Reading has been able to exploit the variety of skills to its advantage. For example, Butler, the high school principal, has relied heavily on Landis to help organize the work of his school’s other leaders. One result was a recent retreat for the school’s vice principals.
Meanwhile, Distinguished Educator LouAnn Miller has helped Butler implement a state high school improvement program she had put in place in her own district. That help included arranging a visit for Reading High staff members to see the program in action in a nearby school system.
The distinguished educators also arranged for all of the Reading district’s principals to undergo training by the National Institute for School Leadership, whose course of study—designed by the National Center on Education and the Economy, in Washington—teaches skills like team-building and progress-monitoring. Distinguished Educator Michael Gibbs says much of their aim is to raise expectations for what’s possible.
“It’s getting them to that point where they truly do believe that all children can learn,” says Gibbs, who advised the adoption of new literacy programs for English-language learners at a Reading middle school. “Our task has to be to have them have experiences that allow them to come to that belief.”
At the district level, Reading administrators have sought advice from the team on how to roll out new initiatives. Last year, the district unveiled a multiyear, $135 million building plan to accommodate new theme-based magnet schools and the breakup of Reading High into two buildings, among other goals.
Superintendent Chapman credits the distinguished-educator program with improving relations with the state. Two years ago, under a different superintendent, Reading sued the state, alleging it was not providing adequate resources to meet NCLB expectations. The suit hasn’t been dropped, but Chapman downplays it.
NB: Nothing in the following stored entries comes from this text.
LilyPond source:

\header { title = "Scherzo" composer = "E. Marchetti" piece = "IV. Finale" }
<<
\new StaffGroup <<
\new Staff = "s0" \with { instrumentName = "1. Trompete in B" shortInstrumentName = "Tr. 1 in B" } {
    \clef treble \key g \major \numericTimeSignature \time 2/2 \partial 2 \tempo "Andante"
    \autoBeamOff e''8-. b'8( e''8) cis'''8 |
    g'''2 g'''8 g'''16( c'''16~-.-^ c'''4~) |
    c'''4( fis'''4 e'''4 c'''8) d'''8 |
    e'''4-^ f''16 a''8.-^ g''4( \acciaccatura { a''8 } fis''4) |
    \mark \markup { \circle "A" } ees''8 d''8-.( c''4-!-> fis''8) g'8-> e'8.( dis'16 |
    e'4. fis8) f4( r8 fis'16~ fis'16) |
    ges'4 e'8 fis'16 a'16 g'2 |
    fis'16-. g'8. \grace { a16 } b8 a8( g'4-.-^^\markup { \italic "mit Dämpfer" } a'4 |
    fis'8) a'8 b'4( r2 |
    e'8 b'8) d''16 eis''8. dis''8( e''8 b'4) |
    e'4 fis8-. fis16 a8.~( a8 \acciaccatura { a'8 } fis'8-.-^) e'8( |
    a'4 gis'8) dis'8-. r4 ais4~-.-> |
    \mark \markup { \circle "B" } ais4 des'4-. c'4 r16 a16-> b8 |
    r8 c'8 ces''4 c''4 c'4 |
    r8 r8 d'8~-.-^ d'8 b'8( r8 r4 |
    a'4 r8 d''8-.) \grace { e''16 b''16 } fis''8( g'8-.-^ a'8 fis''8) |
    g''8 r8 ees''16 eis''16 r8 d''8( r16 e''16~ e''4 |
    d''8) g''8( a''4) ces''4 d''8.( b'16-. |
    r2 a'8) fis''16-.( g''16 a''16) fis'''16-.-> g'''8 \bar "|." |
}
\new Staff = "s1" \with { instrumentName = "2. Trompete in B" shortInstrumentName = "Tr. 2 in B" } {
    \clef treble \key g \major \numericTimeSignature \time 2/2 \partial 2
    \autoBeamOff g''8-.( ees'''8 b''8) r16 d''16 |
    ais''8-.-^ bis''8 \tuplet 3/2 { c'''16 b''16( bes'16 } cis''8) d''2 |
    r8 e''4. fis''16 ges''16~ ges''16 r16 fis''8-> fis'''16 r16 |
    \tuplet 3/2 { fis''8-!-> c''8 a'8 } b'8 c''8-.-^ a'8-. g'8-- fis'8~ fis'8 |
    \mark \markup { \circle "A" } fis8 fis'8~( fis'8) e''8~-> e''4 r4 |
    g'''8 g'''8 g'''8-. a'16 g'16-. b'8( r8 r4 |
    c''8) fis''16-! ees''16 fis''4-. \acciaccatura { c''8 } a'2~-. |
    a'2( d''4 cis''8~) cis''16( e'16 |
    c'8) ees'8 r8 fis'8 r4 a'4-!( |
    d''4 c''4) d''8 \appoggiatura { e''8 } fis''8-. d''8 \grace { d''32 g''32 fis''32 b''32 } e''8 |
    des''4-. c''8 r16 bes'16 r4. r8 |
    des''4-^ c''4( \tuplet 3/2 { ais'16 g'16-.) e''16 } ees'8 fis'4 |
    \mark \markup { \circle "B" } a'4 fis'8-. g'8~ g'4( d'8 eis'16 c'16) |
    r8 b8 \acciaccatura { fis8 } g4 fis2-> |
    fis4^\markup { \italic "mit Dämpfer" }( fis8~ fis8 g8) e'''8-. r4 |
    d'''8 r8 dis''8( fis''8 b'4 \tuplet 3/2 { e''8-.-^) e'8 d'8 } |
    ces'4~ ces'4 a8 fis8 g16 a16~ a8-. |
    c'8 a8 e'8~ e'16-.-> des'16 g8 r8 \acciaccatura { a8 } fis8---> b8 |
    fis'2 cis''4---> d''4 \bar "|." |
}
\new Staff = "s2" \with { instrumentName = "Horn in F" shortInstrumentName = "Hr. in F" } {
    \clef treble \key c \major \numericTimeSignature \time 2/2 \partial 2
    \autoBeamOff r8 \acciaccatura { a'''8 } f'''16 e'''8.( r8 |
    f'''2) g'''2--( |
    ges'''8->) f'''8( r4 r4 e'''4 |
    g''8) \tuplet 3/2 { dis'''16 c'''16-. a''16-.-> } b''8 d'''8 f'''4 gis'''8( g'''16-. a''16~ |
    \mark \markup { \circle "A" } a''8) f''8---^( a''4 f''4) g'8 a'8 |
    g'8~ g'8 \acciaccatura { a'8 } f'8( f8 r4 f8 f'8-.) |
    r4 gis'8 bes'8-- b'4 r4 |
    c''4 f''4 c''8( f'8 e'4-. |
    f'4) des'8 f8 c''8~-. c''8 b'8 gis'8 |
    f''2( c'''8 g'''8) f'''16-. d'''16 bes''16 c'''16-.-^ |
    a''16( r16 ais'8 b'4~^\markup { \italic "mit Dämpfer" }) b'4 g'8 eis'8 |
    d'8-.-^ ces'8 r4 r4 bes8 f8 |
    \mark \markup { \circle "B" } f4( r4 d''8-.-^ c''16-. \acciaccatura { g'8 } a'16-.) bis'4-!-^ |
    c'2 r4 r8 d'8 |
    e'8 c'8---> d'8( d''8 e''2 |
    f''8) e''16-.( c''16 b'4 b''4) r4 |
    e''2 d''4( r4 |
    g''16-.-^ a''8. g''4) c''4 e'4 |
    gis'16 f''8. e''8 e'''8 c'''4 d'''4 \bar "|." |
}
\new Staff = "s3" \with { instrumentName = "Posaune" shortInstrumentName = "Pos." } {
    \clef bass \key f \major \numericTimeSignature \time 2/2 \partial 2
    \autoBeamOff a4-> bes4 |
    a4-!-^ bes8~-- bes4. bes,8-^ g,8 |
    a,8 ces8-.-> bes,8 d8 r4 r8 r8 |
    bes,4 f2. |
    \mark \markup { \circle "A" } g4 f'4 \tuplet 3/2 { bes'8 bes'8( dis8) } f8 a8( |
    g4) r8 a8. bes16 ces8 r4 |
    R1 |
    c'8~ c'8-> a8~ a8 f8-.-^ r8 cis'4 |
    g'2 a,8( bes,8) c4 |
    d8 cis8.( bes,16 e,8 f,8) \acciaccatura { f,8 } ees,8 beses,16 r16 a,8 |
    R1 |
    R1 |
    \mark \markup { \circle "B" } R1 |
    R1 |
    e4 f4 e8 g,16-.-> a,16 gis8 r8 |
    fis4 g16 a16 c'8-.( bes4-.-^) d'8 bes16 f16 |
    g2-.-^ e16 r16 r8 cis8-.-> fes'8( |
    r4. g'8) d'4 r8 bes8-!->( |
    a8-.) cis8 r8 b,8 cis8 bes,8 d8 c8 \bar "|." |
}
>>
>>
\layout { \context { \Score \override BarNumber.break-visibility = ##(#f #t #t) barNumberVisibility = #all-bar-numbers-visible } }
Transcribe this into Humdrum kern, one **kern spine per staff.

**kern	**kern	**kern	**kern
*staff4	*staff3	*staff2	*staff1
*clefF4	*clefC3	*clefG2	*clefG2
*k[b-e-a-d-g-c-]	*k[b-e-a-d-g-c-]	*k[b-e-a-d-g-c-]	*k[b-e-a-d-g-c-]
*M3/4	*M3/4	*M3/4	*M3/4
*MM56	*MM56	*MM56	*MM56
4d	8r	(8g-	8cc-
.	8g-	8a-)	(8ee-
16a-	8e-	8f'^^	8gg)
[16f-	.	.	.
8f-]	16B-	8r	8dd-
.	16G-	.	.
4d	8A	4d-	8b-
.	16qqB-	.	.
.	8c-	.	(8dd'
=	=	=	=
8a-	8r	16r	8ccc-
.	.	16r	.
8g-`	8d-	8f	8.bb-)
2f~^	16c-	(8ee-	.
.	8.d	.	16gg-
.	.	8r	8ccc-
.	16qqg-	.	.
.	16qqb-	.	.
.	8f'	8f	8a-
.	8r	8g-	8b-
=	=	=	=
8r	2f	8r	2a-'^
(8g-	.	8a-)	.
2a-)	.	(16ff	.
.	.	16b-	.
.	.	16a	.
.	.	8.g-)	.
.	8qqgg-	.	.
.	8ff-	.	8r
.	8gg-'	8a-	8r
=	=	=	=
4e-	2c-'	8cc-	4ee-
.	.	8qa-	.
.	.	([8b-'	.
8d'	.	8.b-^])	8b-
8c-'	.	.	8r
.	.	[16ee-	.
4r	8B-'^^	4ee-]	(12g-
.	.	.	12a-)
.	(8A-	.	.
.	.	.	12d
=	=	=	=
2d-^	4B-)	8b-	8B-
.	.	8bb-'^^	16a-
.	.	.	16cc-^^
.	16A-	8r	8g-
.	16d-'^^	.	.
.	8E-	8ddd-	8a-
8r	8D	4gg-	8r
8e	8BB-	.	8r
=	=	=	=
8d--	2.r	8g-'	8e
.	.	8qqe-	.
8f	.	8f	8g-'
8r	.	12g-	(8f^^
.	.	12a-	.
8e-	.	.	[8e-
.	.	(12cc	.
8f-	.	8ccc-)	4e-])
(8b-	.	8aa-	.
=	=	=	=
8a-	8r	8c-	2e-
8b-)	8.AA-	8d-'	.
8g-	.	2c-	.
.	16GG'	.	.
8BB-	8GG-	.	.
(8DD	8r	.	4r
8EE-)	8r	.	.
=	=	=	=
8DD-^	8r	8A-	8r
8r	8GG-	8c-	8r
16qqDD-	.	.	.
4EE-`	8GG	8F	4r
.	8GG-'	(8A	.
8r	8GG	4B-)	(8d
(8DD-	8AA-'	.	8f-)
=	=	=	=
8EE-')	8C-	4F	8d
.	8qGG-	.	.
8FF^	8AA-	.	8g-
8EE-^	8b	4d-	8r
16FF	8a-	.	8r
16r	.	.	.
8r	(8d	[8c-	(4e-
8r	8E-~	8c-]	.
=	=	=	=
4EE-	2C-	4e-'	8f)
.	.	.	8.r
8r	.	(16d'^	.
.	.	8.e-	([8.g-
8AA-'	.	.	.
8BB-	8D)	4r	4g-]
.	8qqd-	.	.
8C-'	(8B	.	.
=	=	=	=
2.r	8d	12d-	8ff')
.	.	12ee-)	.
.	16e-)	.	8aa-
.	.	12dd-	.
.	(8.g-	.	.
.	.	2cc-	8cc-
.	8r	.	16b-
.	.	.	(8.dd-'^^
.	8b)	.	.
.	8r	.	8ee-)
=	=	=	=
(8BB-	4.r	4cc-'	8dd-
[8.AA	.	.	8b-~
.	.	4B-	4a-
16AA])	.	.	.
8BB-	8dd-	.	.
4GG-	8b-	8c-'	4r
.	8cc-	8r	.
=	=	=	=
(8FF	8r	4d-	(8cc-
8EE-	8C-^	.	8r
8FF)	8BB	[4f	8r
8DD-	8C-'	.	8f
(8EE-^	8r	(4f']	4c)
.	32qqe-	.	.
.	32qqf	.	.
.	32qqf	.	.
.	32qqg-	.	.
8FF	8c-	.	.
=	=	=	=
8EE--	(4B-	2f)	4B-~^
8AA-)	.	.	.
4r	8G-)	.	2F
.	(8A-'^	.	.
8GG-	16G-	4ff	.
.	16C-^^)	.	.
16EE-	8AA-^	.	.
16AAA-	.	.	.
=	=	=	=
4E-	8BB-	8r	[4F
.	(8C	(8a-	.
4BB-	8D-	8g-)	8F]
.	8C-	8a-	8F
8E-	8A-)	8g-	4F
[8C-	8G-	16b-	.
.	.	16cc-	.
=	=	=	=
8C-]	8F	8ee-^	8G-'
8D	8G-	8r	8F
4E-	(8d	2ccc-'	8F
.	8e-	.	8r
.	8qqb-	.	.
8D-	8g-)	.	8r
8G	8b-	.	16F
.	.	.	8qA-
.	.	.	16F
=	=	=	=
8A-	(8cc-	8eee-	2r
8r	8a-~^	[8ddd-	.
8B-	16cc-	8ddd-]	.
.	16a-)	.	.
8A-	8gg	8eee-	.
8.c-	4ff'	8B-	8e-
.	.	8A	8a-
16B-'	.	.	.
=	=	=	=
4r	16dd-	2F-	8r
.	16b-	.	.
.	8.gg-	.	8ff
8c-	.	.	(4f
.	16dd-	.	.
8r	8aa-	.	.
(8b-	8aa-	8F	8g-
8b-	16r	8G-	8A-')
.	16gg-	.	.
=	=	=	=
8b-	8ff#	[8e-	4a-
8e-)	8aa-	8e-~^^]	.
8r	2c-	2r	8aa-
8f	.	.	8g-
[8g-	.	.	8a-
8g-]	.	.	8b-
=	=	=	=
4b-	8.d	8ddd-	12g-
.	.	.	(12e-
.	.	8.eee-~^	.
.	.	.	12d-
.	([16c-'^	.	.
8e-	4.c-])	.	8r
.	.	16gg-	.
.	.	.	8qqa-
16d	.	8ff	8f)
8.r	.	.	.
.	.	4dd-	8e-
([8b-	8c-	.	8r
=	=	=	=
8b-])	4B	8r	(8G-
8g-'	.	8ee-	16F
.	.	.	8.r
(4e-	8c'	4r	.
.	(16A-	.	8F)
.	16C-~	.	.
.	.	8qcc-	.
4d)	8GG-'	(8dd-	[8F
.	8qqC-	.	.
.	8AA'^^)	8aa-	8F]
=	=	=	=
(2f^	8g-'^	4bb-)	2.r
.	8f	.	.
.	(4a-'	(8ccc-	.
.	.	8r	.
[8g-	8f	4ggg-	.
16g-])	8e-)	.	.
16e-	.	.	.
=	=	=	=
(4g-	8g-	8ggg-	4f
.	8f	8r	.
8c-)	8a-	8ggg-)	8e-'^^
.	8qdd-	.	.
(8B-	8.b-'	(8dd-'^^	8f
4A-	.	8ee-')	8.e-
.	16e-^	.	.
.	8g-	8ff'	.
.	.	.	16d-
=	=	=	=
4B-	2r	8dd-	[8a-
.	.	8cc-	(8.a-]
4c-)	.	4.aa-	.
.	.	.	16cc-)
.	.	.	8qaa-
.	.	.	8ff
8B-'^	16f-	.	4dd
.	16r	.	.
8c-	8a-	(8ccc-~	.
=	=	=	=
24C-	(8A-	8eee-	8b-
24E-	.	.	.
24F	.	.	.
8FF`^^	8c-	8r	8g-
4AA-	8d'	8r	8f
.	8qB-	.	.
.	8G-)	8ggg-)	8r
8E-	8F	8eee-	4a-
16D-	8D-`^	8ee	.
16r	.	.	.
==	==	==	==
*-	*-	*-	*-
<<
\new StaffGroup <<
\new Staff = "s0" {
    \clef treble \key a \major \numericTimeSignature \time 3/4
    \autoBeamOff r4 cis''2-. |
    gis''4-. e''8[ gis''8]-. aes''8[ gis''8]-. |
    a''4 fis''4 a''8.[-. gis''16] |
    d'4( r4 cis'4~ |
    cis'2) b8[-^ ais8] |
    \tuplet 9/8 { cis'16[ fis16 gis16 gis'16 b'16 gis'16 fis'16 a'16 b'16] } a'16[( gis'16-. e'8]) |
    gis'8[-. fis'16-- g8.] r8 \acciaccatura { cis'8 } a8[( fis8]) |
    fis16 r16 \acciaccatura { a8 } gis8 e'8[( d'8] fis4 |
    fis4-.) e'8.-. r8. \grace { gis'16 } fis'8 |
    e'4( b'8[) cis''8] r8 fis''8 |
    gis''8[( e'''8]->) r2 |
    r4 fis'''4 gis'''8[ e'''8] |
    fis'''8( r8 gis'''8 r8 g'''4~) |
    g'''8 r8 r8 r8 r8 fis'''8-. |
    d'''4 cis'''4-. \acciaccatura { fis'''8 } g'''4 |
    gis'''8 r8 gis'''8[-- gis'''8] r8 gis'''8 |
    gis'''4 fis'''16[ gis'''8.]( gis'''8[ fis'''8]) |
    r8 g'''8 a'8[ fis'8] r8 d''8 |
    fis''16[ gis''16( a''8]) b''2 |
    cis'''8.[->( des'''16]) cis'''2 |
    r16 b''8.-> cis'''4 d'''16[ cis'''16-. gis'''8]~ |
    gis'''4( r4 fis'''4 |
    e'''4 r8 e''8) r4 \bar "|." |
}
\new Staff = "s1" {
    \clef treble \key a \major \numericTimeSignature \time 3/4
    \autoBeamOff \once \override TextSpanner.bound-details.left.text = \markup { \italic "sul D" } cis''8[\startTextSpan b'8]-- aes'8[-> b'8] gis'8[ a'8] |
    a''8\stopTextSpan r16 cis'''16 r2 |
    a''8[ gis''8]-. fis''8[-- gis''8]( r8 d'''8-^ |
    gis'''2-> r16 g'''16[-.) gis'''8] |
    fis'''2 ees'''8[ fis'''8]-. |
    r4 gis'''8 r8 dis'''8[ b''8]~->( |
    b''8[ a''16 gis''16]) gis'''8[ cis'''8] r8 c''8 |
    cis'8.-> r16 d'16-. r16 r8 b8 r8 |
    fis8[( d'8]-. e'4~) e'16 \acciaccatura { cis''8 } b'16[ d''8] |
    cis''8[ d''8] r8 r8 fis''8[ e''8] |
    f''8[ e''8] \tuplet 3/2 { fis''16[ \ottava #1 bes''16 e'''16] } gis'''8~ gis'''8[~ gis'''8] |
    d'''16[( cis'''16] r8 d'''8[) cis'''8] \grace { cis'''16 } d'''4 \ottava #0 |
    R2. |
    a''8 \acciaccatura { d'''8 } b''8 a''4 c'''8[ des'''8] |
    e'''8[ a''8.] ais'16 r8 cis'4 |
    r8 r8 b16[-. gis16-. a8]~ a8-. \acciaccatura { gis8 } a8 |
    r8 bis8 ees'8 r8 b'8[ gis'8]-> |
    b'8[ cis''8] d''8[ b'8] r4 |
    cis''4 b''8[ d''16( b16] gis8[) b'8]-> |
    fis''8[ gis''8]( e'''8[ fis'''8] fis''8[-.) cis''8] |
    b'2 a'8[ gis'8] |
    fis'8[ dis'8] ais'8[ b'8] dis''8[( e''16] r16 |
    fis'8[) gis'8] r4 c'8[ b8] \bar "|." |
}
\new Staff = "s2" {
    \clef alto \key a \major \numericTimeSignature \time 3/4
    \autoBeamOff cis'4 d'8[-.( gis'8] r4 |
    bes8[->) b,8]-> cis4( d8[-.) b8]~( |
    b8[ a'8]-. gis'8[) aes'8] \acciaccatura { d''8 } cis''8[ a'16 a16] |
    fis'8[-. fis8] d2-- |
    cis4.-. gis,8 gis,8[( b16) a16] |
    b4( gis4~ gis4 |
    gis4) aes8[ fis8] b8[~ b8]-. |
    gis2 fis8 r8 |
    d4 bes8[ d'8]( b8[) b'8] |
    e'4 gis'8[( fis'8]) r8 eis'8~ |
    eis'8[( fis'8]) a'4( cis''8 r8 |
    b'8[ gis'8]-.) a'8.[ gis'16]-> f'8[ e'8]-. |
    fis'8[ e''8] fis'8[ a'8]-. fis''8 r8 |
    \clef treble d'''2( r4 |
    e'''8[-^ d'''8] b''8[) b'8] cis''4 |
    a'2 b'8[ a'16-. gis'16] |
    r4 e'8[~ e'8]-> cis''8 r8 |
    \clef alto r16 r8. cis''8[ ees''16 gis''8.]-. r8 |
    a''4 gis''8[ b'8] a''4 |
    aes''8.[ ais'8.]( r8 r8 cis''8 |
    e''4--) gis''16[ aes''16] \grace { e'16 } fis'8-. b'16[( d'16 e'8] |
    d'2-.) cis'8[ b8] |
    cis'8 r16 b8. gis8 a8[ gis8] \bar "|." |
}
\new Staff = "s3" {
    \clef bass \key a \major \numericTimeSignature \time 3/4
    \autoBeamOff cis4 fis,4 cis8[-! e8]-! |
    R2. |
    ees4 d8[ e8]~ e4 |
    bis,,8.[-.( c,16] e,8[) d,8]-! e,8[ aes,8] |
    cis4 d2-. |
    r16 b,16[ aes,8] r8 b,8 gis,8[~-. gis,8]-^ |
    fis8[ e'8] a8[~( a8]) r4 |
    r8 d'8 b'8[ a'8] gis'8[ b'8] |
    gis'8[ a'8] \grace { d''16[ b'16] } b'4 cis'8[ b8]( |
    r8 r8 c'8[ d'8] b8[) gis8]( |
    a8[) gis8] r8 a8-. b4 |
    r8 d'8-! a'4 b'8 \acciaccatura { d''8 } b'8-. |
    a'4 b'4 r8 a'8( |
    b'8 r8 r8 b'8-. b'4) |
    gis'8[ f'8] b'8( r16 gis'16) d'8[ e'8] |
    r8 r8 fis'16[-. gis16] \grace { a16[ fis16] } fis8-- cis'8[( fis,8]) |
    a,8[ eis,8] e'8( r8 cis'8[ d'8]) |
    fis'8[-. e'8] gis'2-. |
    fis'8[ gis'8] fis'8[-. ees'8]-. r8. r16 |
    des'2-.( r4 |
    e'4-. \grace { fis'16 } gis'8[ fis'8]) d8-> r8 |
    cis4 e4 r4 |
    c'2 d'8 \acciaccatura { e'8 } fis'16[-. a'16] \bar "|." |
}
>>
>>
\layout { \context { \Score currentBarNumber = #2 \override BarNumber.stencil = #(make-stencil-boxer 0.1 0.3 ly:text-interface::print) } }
Providing for the distinguished educators poses challenges. Paying for the first cohort cost $2.8 million. Baughn, the program’s director, says it was hard to find enough people who had been successful leaders in the kinds of districts where they’d be placed.
But Zahorchak, the state schools chief, says the program is worth the effort: “Too often, states have only put out the standards and then said ‘good luck’ to everyone, and then they wonder why nothing is working.”